Damit kommen wir wieder auf das Bild der Jakobsleiter zurück. In Jesus Christus ist die Verbindung zwischen Erde und Himmel gesichert und für alle zugänglich. Aber das Emporsteigen der Stufen auf dieser Treppe erfordert Engagement, Anstrengung und Gnade. Den Schwächsten und Verletzlichsten muss geholfen werden.

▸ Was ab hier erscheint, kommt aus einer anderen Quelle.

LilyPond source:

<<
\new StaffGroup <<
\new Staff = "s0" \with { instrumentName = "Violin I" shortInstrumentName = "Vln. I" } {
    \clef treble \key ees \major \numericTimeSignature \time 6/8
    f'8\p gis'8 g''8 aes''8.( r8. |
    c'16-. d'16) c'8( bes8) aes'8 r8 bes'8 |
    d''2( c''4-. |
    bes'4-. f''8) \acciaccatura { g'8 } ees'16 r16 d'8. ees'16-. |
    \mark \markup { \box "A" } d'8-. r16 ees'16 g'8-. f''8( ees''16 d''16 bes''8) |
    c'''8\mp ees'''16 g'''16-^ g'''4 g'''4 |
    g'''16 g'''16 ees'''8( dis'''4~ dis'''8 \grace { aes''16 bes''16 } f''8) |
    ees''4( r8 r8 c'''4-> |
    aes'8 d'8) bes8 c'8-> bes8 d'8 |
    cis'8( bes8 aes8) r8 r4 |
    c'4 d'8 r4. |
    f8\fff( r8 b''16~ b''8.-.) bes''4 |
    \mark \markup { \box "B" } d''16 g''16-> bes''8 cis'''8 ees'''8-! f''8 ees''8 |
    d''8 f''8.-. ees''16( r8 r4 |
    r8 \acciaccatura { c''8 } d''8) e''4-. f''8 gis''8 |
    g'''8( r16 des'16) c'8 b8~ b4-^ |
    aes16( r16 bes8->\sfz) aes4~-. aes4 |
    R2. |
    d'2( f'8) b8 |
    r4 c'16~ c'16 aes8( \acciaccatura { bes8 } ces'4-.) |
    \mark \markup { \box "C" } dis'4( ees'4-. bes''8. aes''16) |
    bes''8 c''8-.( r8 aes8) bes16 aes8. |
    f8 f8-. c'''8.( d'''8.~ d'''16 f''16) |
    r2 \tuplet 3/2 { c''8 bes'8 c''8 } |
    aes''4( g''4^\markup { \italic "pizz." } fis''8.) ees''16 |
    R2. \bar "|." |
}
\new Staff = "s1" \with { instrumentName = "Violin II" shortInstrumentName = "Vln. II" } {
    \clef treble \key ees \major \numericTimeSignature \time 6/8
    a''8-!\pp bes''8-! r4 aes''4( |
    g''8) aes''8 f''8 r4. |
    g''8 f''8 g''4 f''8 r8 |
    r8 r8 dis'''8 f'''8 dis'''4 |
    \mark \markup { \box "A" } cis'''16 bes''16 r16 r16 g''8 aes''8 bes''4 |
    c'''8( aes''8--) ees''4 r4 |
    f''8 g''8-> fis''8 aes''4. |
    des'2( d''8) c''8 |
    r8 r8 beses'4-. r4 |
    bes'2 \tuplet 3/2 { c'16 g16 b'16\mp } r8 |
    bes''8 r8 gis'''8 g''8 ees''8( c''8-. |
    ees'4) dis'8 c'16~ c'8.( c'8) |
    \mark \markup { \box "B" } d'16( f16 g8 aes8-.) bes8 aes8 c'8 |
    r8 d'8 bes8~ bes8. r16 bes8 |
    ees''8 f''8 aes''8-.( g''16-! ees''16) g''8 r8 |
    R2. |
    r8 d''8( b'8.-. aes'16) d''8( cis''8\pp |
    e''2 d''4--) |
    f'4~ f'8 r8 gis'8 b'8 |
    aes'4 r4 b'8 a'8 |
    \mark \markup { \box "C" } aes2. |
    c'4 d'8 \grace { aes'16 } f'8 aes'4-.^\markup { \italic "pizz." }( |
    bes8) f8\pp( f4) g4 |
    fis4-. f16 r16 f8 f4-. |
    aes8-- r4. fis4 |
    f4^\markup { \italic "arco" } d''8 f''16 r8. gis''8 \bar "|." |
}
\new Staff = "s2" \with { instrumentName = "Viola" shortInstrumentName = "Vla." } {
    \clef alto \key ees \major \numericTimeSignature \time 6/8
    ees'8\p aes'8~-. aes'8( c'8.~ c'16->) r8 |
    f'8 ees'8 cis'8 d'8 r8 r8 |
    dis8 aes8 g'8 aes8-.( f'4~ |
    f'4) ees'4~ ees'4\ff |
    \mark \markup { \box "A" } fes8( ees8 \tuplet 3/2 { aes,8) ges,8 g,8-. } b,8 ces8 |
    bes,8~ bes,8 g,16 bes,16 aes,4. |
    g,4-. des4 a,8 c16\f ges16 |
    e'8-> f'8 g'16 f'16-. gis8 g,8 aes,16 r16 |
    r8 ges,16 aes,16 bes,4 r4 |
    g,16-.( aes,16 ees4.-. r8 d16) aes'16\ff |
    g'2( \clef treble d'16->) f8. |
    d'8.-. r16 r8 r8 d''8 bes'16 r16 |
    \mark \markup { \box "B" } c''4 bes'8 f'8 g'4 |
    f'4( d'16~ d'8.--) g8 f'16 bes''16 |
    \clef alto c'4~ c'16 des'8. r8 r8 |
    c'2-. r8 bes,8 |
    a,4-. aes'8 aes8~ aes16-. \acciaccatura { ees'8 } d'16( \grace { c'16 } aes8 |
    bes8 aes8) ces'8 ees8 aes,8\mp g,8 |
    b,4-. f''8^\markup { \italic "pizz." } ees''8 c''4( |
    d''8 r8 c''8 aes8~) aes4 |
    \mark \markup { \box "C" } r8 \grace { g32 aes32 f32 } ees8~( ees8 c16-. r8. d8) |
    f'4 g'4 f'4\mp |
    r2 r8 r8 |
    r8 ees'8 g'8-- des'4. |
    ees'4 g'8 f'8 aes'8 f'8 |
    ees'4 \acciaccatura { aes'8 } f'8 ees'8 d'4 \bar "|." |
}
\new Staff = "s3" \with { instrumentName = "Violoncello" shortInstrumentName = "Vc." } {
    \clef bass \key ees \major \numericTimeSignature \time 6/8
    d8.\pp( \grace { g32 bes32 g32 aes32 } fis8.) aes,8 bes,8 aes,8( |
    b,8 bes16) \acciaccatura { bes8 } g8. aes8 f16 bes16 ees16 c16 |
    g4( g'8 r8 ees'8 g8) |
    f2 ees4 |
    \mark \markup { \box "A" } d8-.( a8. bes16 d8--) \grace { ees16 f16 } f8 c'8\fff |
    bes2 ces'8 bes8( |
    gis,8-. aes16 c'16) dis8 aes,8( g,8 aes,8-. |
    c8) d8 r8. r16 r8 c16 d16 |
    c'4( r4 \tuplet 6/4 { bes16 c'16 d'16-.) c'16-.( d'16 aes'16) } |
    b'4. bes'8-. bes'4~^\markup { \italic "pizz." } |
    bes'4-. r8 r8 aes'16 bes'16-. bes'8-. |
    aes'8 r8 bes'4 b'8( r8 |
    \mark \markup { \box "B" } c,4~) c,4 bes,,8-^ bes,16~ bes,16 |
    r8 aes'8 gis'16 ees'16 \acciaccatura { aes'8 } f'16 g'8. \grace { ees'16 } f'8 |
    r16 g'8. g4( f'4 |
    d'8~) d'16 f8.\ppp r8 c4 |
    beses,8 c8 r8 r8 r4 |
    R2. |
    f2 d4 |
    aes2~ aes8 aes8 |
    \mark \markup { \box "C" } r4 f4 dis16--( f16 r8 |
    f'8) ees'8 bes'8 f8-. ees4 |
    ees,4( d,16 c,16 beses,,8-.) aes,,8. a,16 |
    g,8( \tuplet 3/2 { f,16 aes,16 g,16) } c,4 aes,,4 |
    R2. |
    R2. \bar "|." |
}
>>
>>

Mir gefällt der Gedanke, dass wir jene Engel sein könnten, die auf- und niedersteigen und die Kleinen, die Lahmen, die Kranken, die Ausgeschlossenen in ihre Obhut nehmen: die Letzten, die sonst zurückbleiben würden und nur das Elend dieser Welt zu sehen bekämen, ohne jetzt schon etwas vom himmlischen Licht mitzubekommen.
Brüder und Schwestern, dies ist eine große Verantwortung, der sich niemand entziehen kann, wenn wir den Auftrag der Erlösung und Befreiung erfüllen wollen, an dem mitzuwirken der Herr selbst uns berufen hat. Ich weiß, dass viele von euch, die erst vor wenigen Monaten angekommen sind, bereits den Brüdern und Schwestern helfen, die in noch jüngerer Zeit hier eintrafen. Ich möchte euch für dieses schöne Zeichen der Menschlichkeit, Erkenntlichkeit und Solidarität meinen Dank aussprechen.